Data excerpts
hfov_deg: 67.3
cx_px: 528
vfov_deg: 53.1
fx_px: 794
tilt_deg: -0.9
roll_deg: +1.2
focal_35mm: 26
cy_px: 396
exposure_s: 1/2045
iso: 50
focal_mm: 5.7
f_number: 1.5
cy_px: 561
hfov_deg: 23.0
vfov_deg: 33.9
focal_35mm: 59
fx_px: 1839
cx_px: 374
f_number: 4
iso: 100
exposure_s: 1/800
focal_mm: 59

...

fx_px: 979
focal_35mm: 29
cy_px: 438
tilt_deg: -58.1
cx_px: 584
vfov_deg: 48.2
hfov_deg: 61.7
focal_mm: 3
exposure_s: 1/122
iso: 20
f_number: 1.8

• [Job item]: Could you transcribe the entries above word for word, from the line with "exposure_s: 1/2045" down to the line with "focal_mm: 59", keeping both?

• [Result]:
exposure_s: 1/2045
iso: 50
focal_mm: 5.7
f_number: 1.5
cy_px: 561
hfov_deg: 23.0
vfov_deg: 33.9
focal_35mm: 59
fx_px: 1839
cx_px: 374
f_number: 4
iso: 100
exposure_s: 1/800
focal_mm: 59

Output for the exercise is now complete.